Library catalogues soon may not be the only place to leaf through primary sources.
As a part of the Provost Lecture Series, Lynn Hunt, Eugen Weber Professor of modern European history at the University of California, Los Angeles, gave a lecture Tuesday describing the digital revolution in the humanities.
“Digitization of primary sources has changed the landscape of teaching and learning” Hunt said.
Hunt defined the digital revolution as a process of digitizing primary sources, such as historical documents, in an attempt to make them easier and more accessible. She discussed both the positive and negative effects this revolution could have on the study of humanities as a whole.
Hunt said digitization makes documents more available to people than before—documents that were only accessible to the most distinguished historical researchers are now available to a much larger population.
But digitization could also expand resources for resources, too.
An important product of digitization is “optical character recognition,” which functions like a search engine that uses key words to compile a list of sources with those words. As a result, scholarly projects are completed much faster than before, Hunt said. Not only does it speed up researching, it provides opportunities for historians to stumble upon something that they did not know before, thus starting a new chain of research.
She added that the online availability of historical documents helps to establish links between different researchers and historians and helps facilitate collaborations through online tools like blogs.
Hunt also emphasized the down side of a digitization revolution, specifically referring to the financial costs of necessary software.

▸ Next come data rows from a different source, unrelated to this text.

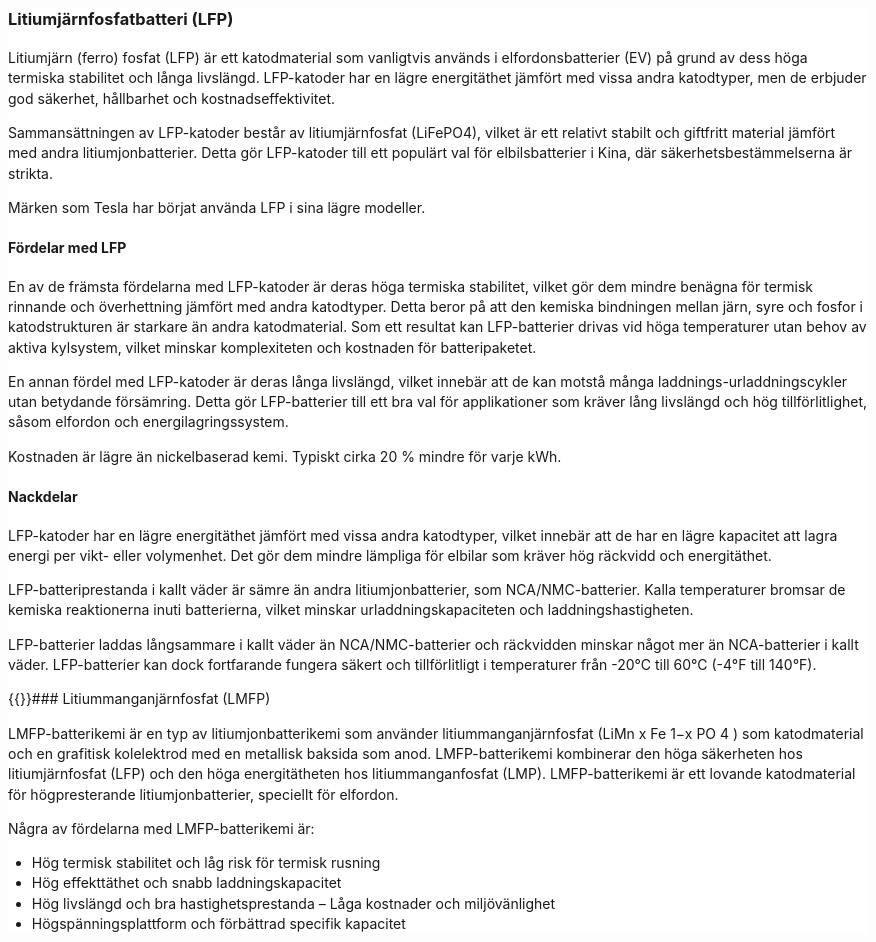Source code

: ### Litiumjärnfosfatbatteri (LFP)

Litiumjärn (ferro) fosfat (LFP) är ett katodmaterial som vanligtvis används i elfordonsbatterier (EV) på grund av dess höga termiska stabilitet och långa livslängd. LFP-katoder har en lägre energitäthet jämfört med vissa andra katodtyper, men de erbjuder god säkerhet, hållbarhet och kostnadseffektivitet.

Sammansättningen av LFP-katoder består av litiumjärnfosfat (LiFePO4), vilket är ett relativt stabilt och giftfritt material jämfört med andra litiumjonbatterier. Detta gör LFP-katoder till ett populärt val för elbilsbatterier i Kina, där säkerhetsbestämmelserna är strikta.

Märken som Tesla har börjat använda LFP i sina lägre modeller.

#### Fördelar med LFP

En av de främsta fördelarna med LFP-katoder är deras höga termiska stabilitet, vilket gör dem mindre benägna för termisk rinnande och överhettning jämfört med andra katodtyper. Detta beror på att den kemiska bindningen mellan järn, syre och fosfor i katodstrukturen är starkare än andra katodmaterial. Som ett resultat kan LFP-batterier drivas vid höga temperaturer utan behov av aktiva kylsystem, vilket minskar komplexiteten och kostnaden för batteripaketet.

En annan fördel med LFP-katoder är deras långa livslängd, vilket innebär att de kan motstå många laddnings-urladdningscykler utan betydande försämring. Detta gör LFP-batterier till ett bra val för applikationer som kräver lång livslängd och hög tillförlitlighet, såsom elfordon och energilagringssystem.

Kostnaden är lägre än nickelbaserad kemi. Typiskt cirka 20 % mindre för varje kWh.

#### Nackdelar

LFP-katoder har en lägre energitäthet jämfört med vissa andra katodtyper, vilket innebär att de har en lägre kapacitet att lagra energi per vikt- eller volymenhet. Det gör dem mindre lämpliga för elbilar som kräver hög räckvidd och energitäthet.

LFP-batteriprestanda i kallt väder är sämre än andra litiumjonbatterier, som NCA/NMC-batterier. Kalla temperaturer bromsar de kemiska reaktionerna inuti batterierna, vilket minskar urladdningskapaciteten och laddningshastigheten.

LFP-batterier laddas långsammare i kallt väder än NCA/NMC-batterier och räckvidden minskar något mer än NCA-batterier i kallt väder. LFP-batterier kan dock fortfarande fungera säkert och tillförlitligt i temperaturer från -20°C till 60°C (-4°F till 140°F).

{{<evkxdisplayaddarticle />}}### Litiummanganjärnfosfat (LMFP)

LMFP-batterikemi är en typ av litiumjonbatterikemi som använder litiummanganjärnfosfat (LiMn x Fe 1−x PO 4 ) som katodmaterial och en grafitisk kolelektrod med en metallisk baksida som anod. LMFP-batterikemi kombinerar den höga säkerheten hos litiumjärnfosfat (LFP) och den höga energitätheten hos litiummanganfosfat (LMP). LMFP-batterikemi är ett lovande katodmaterial för högpresterande litiumjonbatterier, speciellt för elfordon.

Några av fördelarna med LMFP-batterikemi är:

- Hög termisk stabilitet och låg risk för termisk rusning
- Hög effekttäthet och snabb laddningskapacitet
- Hög livslängd och bra hastighetsprestanda
– Låga kostnader och miljövänlighet
- Högspänningsplattform och förbättrad specifik kapacitet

“Better equipment and software is more expensive,” Hunt said.
Online historical archives, such as “The Valley of the Shadow,” have historical documents about two different communities during the American Civil War, and thus cost millions of dollars to create.
The enormous cost of digitization leads to questions of wealth disparities among universities and students as well as the balance between the benefits and the costs.

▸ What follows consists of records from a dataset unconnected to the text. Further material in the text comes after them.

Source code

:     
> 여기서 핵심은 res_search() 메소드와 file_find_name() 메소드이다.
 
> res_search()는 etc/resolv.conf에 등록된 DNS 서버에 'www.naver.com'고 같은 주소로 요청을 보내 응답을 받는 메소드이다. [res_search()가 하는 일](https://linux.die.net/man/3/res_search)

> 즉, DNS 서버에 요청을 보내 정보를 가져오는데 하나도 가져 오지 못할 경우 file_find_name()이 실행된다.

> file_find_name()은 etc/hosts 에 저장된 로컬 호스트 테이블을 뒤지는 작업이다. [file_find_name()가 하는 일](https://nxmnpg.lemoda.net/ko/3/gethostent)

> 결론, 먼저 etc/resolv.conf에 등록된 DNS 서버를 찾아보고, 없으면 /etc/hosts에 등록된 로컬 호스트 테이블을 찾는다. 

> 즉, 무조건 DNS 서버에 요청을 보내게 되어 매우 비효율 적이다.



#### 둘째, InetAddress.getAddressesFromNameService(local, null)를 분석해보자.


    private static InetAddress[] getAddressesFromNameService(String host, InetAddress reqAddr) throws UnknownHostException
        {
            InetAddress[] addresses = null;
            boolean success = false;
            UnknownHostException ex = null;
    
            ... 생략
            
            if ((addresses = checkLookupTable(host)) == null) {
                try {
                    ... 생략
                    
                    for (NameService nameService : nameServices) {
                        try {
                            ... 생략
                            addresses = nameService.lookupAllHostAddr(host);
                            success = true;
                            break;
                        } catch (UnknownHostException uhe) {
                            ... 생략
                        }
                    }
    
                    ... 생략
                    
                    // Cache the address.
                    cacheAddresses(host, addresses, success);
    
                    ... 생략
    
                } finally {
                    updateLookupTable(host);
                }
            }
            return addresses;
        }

Hunt also acknowledged the complications and difficulties of applying online technology to historical primary sources.
“Technology is demanding and always evolving. Ordinary folks will never catch up,” Hunt said.
But no matter the positives and negatives, Hunt said the online transfer of primary sources into the digital world is not going away.
“The digitization revolution is here to stay, and we need to refashion it in the humanities to serve us the best,” she said.